For many years it remained little more than a flag stop. In 1896 it was described as having an accommodation shelter shed and a small passenger platform with a cart approach, along with a short crossing loop for freight wagons (initially fitting 16 wagons, later extended). By 1904–1906 the loop at Norfolk Road was lengthened to hold about 29 wagons, and a loading bank was added for freight (e.g. for farm produce or livestock).

The station's primary purpose was to serve the surrounding dairy farming district – there was a local primary school (Norfolk Road School) nearby and a dairy factory in the general area, so the station handled agricultural goods and provided farmers with passenger access to market towns. Notably, in 1907 an oil exploration venture took place at Norfolk Road: the Inglewood Oil Boring and Prospecting Company drilled an exploratory well (the “Norfolk Road bore”) near the station in search of petroleum. This created local excitement but did not lead to any lasting oil production.

Norfolk Road remained a quiet country stop through the mid-20th century. By the early 1960s, passenger use had dwindled, especially after railcar services replaced traditional trains (and often skipped minor halts). The station was closed to all traffic on New Year's Day 1963.

=== Rugby Road Crossing ===
Just south of Norfolk Road station, the railway intersected Rugby Road at a level crossing which by the 1920s–30s had a reputation as a danger spot for motorists. Numerous accidents occurred at the Rugby Road crossing – for example, in 1937 a collision between two cars there resulted in serious injuries, the driver having been distracted while checking for trains. Due to such safety concerns and growing highway traffic, a grade separation was eventually built.

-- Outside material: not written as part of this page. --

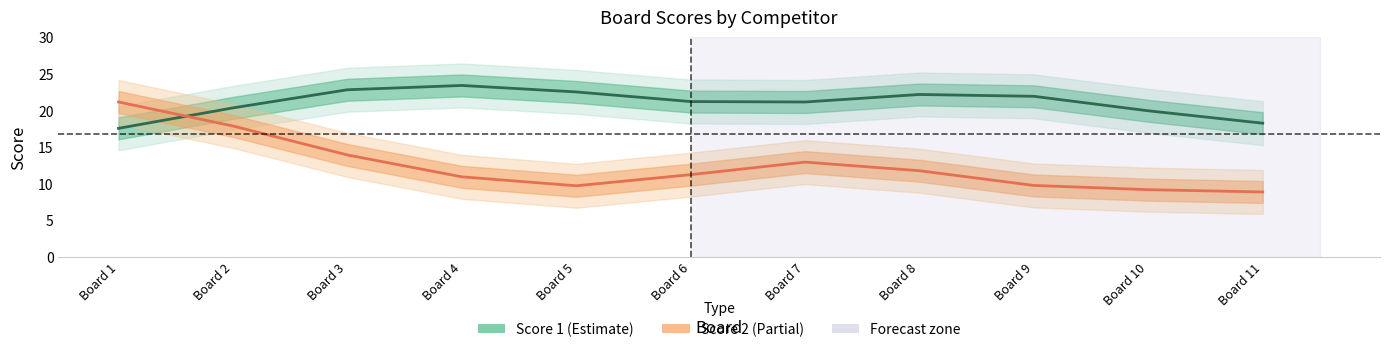

Reading right to left, what are all the values shown in this chart?

Score 1: Board 11=18.2	Board 10=19.9	Board 9=21.9	Board 8=22.1	Board 7=21.1	Board 6=21.2	Board 5=22.5	Board 4=23.4	Board 3=22.8	Board 2=20.3	Board 1=17.5
Score 2: Board 11=8.8	Board 10=9.1	Board 9=9.7	Board 8=11.7	Board 7=12.9	Board 6=11.2	Board 5=9.7	Board 4=10.9	Board 3=13.9	Board 2=17.8	Board 1=21.1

In 1939 the Railways Department and Public Works constructed a road underpass (often referred to then as the Rugby Road “subway”) which carried the highway under the railway line near Norfolk Road station. This project eliminated the level crossing and, in fact, “eliminates the last level crossing on the state highways in Taranaki” – meaning it removed the final railway crossing on the main New Plymouth–Hāwera highway. The new Rugby Road overpass was completed just before World War II.

== Today ==
Little remains at Norfolk Road station today – the site is a small patch of grassland between the school and rural hall. The Marton–New Plymouth line itself is still in use for freight trains, but there is no sign that trains once stopped at this location.